● HOW TO COMPLETE THIS TASK
Exact copy, no pictures: reproduce every record below as it stands.
[Start of section]
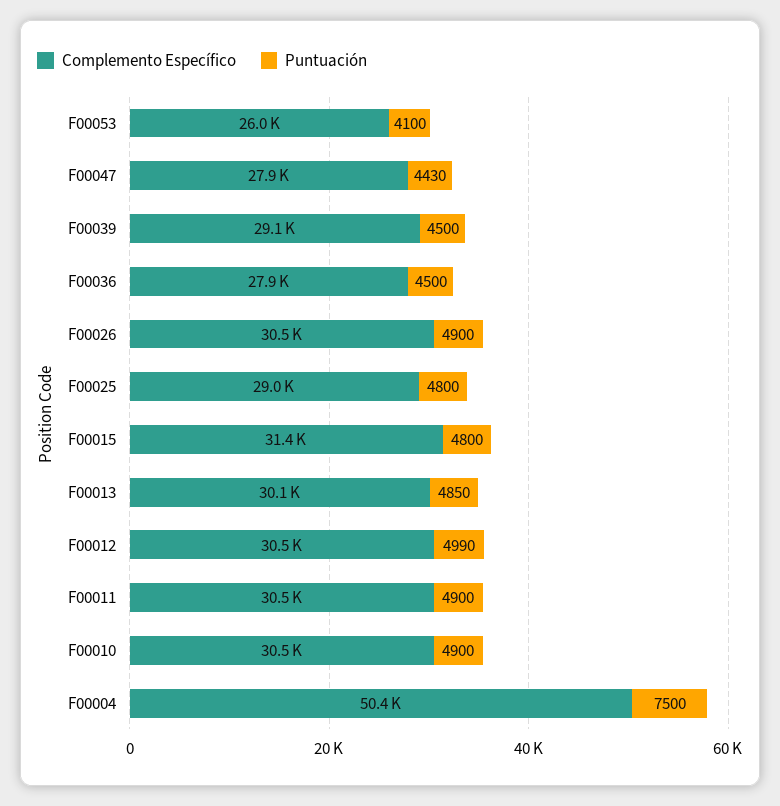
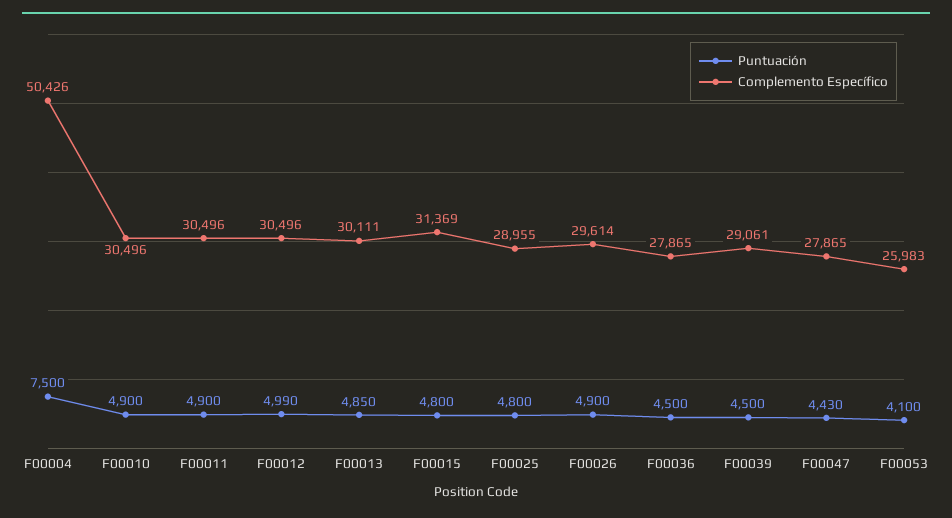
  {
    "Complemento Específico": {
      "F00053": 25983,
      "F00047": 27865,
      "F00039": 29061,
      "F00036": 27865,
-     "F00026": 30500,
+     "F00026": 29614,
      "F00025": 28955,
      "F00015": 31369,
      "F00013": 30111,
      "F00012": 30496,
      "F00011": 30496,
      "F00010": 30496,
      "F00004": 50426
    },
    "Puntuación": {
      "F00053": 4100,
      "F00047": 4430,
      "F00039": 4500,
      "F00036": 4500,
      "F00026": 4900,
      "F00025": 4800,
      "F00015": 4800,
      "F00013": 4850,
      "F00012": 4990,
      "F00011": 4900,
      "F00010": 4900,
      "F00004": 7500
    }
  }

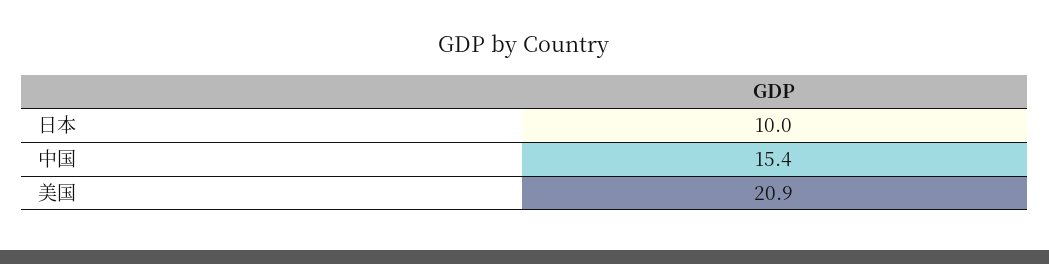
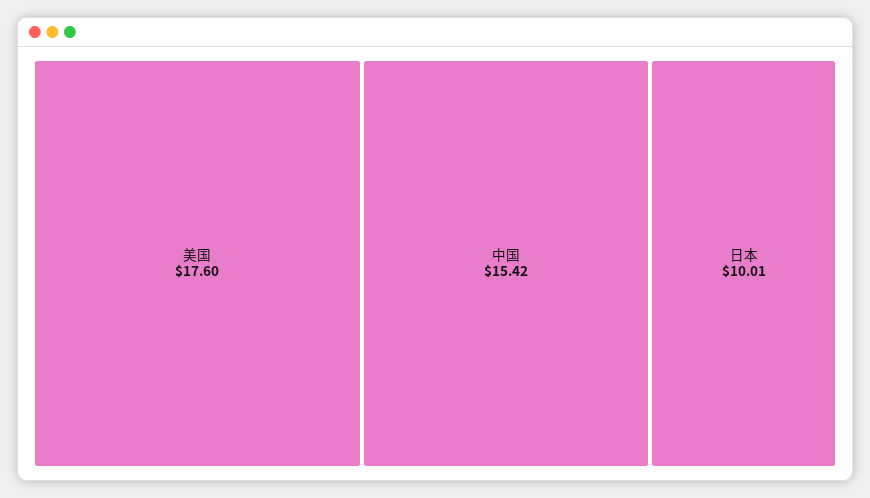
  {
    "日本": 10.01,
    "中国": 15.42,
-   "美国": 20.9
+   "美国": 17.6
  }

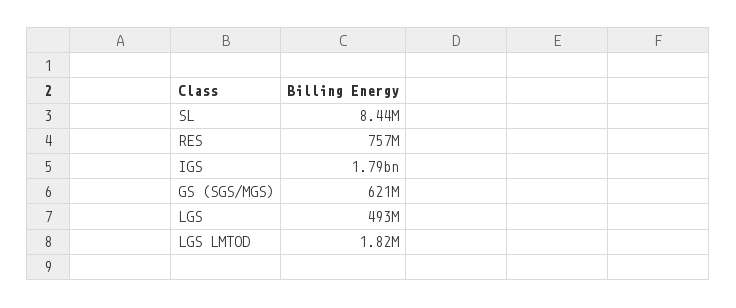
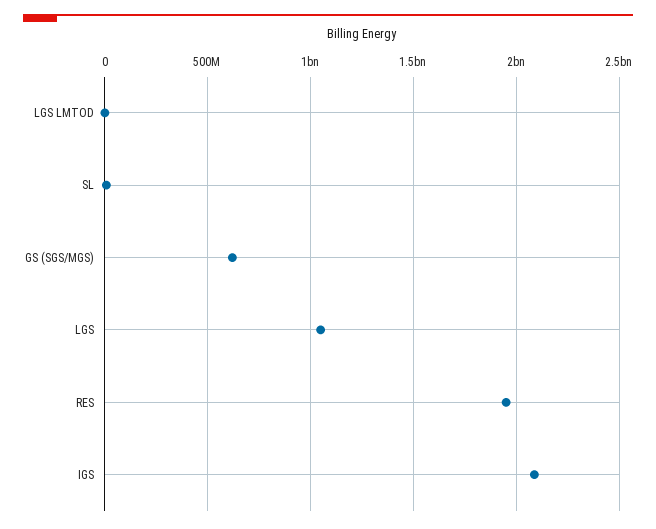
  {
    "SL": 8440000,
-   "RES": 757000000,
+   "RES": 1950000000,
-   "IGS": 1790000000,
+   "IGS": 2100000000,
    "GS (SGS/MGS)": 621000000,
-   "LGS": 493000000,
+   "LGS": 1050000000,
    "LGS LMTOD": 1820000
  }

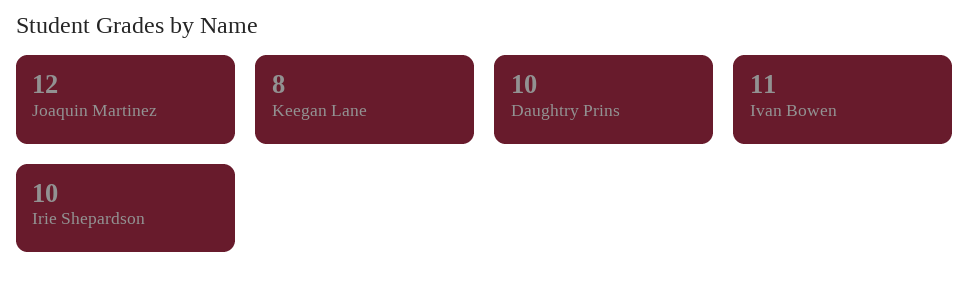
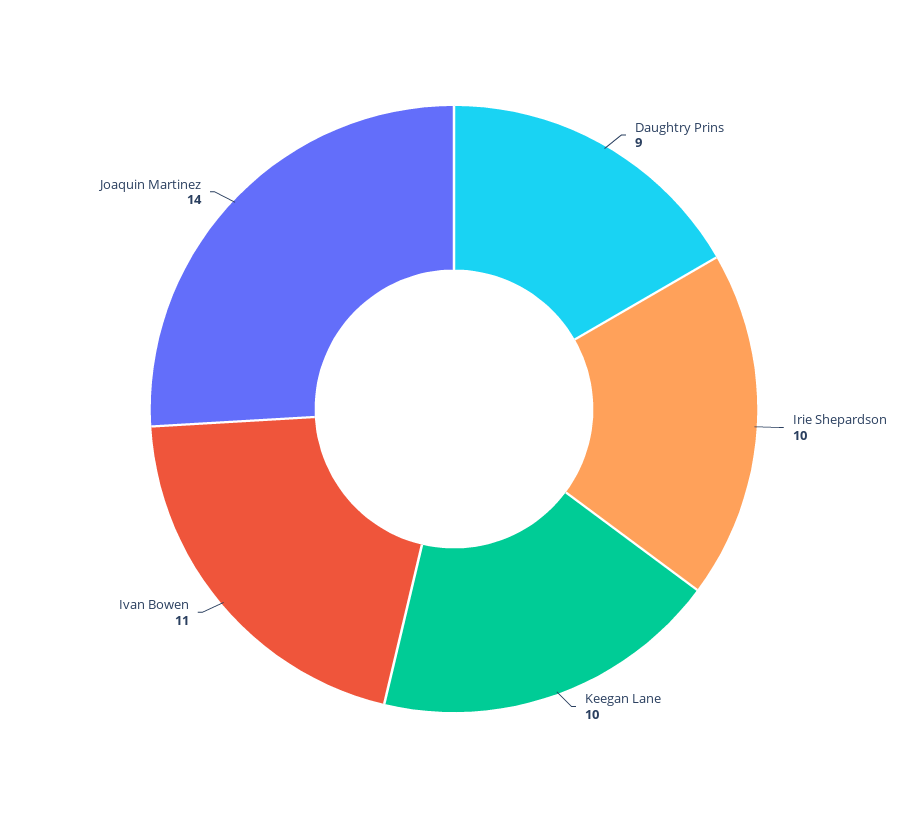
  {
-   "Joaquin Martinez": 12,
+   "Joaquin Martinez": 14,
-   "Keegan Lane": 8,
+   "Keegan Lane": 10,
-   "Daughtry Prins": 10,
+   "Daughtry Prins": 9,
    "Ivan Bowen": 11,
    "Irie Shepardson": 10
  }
[End of section]
● SOLUTION TO THIS EXERCISE
  {
    "Complemento Específico": {
      "F00053": 25983,
      "F00047": 27865,
      "F00039": 29061,
      "F00036": 27865,
-     "F00026": 30500,
+     "F00026": 29614,
      "F00025": 28955,
      "F00015": 31369,
      "F00013": 30111,
      "F00012": 30496,
      "F00011": 30496,
      "F00010": 30496,
      "F00004": 50426
    },
    "Puntuación": {
      "F00053": 4100,
      "F00047": 4430,
      "F00039": 4500,
      "F00036": 4500,
      "F00026": 4900,
      "F00025": 4800,
      "F00015": 4800,
      "F00013": 4850,
      "F00012": 4990,
      "F00011": 4900,
      "F00010": 4900,
      "F00004": 7500
    }
  }

  {
    "日本": 10.01,
    "中国": 15.42,
-   "美国": 20.9
+   "美国": 17.6
  }

  {
    "SL": 8440000,
-   "RES": 757000000,
+   "RES": 1950000000,
-   "IGS": 1790000000,
+   "IGS": 2100000000,
    "GS (SGS/MGS)": 621000000,
-   "LGS": 493000000,
+   "LGS": 1050000000,
    "LGS LMTOD": 1820000
  }

  {
-   "Joaquin Martinez": 12,
+   "Joaquin Martinez": 14,
-   "Keegan Lane": 8,
+   "Keegan Lane": 10,
-   "Daughtry Prins": 10,
+   "Daughtry Prins": 9,
    "Ivan Bowen": 11,
    "Irie Shepardson": 10
  }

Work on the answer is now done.